All participants attended the experiment as part of empirical research training. During the training at the research institute, they were verbally instructed to fill in two questionnaires. Subsequently, instructions were given on a computer to avoid instructor effects. Participants first completed the 30-item short German version of the NEO-FFI3,27, and then answered four estimation questions for each of which an anchor was set (regarding the anchoring effect). The question set existed in two versions (A and B), each with two high and with two low anchored questions (in reversed order). Participants were randomly assigned to the anchor version A (resulting in N = 500) or B (N = 492).

Data analyses

We used Bayes Factors for all analyses. We specified the null hypothesis as a point-null prior (i.e., standardized effect size δ = 0), whereas the alternative hypothesis was defined as a Jeffreys-Zellner-Siow (JZS) prior, i.e., a folded Cauchy distribution centered around δ = 0 with scaling factors of r = 0.707. This scaling factor assumes a roughly normal distribution.

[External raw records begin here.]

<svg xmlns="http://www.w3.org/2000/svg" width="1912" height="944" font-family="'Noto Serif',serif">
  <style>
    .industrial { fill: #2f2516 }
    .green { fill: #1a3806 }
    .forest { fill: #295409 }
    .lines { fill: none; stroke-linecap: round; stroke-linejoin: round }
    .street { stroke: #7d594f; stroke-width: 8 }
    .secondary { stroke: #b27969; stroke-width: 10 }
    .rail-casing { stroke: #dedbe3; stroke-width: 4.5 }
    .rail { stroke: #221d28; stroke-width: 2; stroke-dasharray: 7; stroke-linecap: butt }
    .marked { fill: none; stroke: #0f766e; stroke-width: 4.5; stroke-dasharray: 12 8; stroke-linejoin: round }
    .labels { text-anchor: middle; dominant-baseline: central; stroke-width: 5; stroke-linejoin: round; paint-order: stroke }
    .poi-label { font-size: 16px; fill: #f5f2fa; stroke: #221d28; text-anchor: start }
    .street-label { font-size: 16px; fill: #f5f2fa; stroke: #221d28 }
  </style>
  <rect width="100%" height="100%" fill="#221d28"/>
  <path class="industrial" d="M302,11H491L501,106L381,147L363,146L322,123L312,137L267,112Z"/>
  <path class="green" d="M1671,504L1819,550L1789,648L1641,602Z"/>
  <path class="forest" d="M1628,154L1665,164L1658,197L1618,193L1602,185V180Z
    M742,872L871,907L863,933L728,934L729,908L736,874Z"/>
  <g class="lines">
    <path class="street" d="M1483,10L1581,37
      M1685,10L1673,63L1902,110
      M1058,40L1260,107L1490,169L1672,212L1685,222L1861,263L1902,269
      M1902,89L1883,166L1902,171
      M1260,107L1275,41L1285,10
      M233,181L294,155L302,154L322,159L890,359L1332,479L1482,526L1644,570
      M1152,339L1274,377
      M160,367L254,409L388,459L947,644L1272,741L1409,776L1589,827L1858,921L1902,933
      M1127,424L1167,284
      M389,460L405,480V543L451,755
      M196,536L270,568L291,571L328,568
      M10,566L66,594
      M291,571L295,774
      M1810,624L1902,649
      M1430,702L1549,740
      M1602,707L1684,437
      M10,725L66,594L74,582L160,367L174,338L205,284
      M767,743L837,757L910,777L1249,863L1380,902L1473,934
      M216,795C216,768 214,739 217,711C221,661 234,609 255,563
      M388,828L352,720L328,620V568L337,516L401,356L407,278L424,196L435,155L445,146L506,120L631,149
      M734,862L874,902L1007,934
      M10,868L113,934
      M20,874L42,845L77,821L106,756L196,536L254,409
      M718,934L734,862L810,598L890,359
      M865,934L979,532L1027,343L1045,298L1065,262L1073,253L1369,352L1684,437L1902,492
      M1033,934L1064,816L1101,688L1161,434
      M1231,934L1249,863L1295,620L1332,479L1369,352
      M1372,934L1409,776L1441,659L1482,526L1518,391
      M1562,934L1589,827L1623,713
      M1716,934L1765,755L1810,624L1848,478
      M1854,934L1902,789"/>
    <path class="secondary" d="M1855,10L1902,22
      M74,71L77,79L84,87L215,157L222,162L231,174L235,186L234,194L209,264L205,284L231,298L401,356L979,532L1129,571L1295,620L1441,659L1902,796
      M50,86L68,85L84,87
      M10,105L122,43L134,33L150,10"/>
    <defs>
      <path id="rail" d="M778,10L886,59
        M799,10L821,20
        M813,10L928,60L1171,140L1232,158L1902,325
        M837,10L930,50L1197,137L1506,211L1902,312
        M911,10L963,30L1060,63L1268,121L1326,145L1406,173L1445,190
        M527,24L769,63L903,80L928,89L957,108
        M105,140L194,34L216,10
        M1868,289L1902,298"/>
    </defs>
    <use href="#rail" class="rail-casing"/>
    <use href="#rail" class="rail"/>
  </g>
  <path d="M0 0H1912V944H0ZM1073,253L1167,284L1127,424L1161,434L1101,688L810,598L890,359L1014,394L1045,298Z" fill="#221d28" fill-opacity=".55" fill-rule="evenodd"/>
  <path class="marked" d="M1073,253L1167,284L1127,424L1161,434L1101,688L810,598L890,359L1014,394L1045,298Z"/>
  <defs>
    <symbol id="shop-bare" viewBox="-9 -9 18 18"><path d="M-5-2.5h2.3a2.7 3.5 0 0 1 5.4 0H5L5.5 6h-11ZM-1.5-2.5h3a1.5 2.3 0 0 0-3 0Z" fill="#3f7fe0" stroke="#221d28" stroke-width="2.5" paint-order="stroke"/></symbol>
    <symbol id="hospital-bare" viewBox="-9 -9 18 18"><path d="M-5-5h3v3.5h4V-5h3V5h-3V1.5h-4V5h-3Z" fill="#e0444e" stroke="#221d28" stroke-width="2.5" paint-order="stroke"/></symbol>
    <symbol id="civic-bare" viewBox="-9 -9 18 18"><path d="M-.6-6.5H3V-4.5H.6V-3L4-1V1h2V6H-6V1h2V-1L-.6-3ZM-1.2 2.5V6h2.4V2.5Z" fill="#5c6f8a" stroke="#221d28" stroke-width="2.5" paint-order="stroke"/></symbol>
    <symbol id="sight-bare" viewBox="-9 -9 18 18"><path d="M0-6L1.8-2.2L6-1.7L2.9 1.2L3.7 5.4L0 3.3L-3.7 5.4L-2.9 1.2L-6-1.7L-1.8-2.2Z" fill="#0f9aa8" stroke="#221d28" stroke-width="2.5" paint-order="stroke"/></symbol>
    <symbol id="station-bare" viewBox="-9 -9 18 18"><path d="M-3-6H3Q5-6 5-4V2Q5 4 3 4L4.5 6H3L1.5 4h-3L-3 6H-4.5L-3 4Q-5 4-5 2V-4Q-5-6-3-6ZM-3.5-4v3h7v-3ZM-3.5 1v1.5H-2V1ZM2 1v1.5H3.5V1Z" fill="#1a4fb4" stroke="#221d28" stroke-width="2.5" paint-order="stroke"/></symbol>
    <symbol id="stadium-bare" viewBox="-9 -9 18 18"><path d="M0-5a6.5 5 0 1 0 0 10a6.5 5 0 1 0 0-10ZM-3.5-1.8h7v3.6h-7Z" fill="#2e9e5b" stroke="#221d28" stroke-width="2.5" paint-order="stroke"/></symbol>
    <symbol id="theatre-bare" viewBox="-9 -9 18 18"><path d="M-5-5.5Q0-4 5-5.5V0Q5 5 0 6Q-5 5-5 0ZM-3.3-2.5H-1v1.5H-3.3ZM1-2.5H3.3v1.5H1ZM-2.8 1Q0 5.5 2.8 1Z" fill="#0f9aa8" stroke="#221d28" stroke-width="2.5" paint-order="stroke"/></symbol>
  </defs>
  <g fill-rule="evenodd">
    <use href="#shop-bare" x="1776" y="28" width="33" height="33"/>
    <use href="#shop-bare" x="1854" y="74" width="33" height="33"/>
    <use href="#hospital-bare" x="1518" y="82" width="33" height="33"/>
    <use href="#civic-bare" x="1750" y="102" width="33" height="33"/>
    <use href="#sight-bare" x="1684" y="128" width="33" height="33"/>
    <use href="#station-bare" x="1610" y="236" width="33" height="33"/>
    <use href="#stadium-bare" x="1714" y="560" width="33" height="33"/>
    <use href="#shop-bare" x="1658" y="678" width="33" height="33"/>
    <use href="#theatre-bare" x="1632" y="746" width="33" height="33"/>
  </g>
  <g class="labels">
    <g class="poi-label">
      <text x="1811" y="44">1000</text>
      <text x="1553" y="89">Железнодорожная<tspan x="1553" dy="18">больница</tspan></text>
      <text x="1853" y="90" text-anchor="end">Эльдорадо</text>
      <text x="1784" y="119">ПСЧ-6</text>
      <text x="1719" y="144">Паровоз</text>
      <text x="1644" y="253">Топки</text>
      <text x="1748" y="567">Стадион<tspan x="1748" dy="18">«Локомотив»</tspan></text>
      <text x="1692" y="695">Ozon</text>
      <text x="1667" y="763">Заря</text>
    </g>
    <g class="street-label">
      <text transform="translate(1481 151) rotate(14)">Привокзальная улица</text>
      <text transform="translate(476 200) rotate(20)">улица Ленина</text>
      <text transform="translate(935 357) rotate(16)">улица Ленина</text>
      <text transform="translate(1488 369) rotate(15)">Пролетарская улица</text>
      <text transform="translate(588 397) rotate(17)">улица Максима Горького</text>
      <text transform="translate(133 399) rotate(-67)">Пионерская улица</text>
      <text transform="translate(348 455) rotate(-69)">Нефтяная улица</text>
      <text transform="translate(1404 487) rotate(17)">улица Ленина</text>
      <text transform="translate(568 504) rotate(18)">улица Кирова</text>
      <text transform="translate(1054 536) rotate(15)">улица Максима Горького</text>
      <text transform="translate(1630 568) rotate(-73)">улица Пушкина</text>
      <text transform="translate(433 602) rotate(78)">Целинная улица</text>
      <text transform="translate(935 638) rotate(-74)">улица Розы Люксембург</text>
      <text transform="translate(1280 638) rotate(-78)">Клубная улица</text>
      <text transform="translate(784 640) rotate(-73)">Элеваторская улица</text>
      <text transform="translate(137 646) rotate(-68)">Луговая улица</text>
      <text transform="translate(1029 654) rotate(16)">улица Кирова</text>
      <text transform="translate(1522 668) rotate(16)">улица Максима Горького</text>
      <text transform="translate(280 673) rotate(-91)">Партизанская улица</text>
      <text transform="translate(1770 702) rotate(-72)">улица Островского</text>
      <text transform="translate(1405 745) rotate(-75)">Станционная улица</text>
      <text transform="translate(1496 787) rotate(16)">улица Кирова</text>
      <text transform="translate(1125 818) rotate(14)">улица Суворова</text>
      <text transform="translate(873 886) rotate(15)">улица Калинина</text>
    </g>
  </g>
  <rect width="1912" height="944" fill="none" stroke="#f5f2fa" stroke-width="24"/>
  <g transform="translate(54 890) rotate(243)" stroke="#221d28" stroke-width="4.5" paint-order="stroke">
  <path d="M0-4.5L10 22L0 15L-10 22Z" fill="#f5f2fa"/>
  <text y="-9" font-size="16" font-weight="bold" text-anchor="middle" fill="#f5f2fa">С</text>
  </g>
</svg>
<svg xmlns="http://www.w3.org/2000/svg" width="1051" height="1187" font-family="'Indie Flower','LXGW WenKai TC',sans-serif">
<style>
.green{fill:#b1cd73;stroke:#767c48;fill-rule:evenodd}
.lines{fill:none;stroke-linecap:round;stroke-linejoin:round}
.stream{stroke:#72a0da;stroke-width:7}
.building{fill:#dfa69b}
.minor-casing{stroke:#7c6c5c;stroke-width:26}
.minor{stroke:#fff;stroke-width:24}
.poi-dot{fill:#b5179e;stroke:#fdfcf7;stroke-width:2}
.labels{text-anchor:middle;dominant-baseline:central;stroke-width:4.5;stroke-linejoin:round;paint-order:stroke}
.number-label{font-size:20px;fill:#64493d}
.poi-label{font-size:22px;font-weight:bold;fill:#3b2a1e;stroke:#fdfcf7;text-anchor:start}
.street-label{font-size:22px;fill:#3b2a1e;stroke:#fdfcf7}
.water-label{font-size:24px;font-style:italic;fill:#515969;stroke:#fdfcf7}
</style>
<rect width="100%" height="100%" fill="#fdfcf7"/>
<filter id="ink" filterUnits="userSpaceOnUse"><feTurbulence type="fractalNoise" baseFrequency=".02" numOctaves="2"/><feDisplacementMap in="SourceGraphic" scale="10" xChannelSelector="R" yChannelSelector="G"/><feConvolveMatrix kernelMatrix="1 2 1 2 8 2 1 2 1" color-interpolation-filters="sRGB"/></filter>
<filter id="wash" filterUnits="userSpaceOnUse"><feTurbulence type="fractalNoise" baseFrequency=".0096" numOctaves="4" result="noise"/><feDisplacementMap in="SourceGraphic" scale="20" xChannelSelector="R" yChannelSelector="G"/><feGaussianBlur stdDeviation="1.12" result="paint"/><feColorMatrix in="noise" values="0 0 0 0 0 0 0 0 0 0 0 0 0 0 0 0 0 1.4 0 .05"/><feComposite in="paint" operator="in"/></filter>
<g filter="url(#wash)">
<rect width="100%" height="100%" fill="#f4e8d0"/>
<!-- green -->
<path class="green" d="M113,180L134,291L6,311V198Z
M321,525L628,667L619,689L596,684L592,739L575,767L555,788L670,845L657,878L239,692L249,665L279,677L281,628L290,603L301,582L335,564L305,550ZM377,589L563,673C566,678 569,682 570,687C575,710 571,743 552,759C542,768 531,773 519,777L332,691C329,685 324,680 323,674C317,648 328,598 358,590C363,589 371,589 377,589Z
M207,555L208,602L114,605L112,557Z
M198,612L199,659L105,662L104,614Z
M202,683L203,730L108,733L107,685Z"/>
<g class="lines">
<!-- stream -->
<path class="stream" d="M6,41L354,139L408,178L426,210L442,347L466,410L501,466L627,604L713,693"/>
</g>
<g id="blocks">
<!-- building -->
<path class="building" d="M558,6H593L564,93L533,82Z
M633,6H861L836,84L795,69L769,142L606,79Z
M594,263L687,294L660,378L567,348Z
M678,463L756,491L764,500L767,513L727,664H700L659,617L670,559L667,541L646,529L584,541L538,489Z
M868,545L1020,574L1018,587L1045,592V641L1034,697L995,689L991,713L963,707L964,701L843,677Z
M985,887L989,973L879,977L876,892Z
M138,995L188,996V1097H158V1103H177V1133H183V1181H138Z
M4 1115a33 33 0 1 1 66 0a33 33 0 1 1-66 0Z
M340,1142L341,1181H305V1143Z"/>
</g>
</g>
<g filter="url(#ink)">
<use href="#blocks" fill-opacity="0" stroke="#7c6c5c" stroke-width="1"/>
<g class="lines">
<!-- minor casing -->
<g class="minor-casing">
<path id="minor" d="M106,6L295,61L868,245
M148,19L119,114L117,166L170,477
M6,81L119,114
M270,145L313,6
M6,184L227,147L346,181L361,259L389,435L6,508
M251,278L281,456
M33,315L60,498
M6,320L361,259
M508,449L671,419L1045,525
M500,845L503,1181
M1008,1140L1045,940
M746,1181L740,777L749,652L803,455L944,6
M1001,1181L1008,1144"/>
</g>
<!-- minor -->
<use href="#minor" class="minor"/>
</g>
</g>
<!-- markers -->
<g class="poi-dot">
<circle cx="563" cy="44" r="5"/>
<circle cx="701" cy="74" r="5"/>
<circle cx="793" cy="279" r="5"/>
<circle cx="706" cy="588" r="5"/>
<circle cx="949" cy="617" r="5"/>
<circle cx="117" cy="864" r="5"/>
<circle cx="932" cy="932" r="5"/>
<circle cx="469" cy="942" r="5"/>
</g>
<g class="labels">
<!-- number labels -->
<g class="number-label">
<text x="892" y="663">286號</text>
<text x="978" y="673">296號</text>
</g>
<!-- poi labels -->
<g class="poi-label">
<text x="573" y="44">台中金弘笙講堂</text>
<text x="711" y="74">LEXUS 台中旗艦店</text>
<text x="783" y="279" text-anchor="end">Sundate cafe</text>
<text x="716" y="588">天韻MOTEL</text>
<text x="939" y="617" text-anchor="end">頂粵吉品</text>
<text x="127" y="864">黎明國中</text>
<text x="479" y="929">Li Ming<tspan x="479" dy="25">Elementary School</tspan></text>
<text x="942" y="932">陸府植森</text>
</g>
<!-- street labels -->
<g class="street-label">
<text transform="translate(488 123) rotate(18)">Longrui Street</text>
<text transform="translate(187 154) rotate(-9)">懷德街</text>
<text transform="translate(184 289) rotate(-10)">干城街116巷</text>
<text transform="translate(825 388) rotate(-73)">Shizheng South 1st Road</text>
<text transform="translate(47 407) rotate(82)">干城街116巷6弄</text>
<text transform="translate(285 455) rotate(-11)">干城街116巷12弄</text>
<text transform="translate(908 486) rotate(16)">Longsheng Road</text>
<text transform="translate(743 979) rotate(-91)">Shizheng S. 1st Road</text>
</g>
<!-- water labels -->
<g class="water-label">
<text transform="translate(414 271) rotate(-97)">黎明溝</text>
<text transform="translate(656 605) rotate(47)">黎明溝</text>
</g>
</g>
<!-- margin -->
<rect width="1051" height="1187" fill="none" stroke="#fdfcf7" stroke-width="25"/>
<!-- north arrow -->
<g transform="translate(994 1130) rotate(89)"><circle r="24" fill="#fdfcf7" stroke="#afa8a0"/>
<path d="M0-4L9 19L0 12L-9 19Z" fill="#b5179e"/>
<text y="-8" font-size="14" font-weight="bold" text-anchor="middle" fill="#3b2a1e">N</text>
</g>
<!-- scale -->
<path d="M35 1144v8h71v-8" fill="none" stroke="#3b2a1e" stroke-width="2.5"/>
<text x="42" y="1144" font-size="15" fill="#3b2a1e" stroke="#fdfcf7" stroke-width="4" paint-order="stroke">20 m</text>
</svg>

To assign verbal labels to the strength of evidence, we followed the taxonomy suggested by Jeffreys38, labeling Bayes Factors with a BF10 of 1 as no evidence, BF10 between 1 and 3 as anecdotal evidence, 3–10 as moderate evidence, 10–30 as strong evidence, 30–100 as very strong evidence, and larger BFs as extreme evidence in favor of the alternative hypothesis. BF10 indicates evidence in favor of the alternative hypotheses, while the reverse BF01 indicates evidence in favour of the null hypotheses (i.e. no differences).

For the manipulation check, Bayesian independent t-tests were calculated for between-group and Bayesian dependent t-tests for within-subject analyses. For testing the relationship between personality and the susceptibility to the anchoring effect, we aimed at examining anchor susceptibility on the individual level using within-subject analyses. In a first step, we generated z-transformed values for the respective low and high anchors, averaged for the two low and high anchor questions. These resulting within-subject differences were correlated with Big Five scores by using Bayesian Pearson correlations. For the second analysis, we ranked participants according to the absolute difference between the anchor values and participants' estimations and correlated this rank value with personality traits using Bayesian Kendall’s Tau. We further correlated an aggregated rank score (S) across the four questions with personality traits:

$$ {\text{S}}_{{{\text{anchor}}}} = {\text{ Mean }}\left( {{\text{rank }}\left( {{\text{d}}_{{\text{question i}}} } \right) \, + \, \cdots \, + {\text{ rank }}\left( {{\text{d}}_{{\text{question I}}} } \right)} \right) $$

with, dquestion i = │x question i − a question i│, xquestion i = estimation, aquestion i = given anchor, i … I = running number of questions.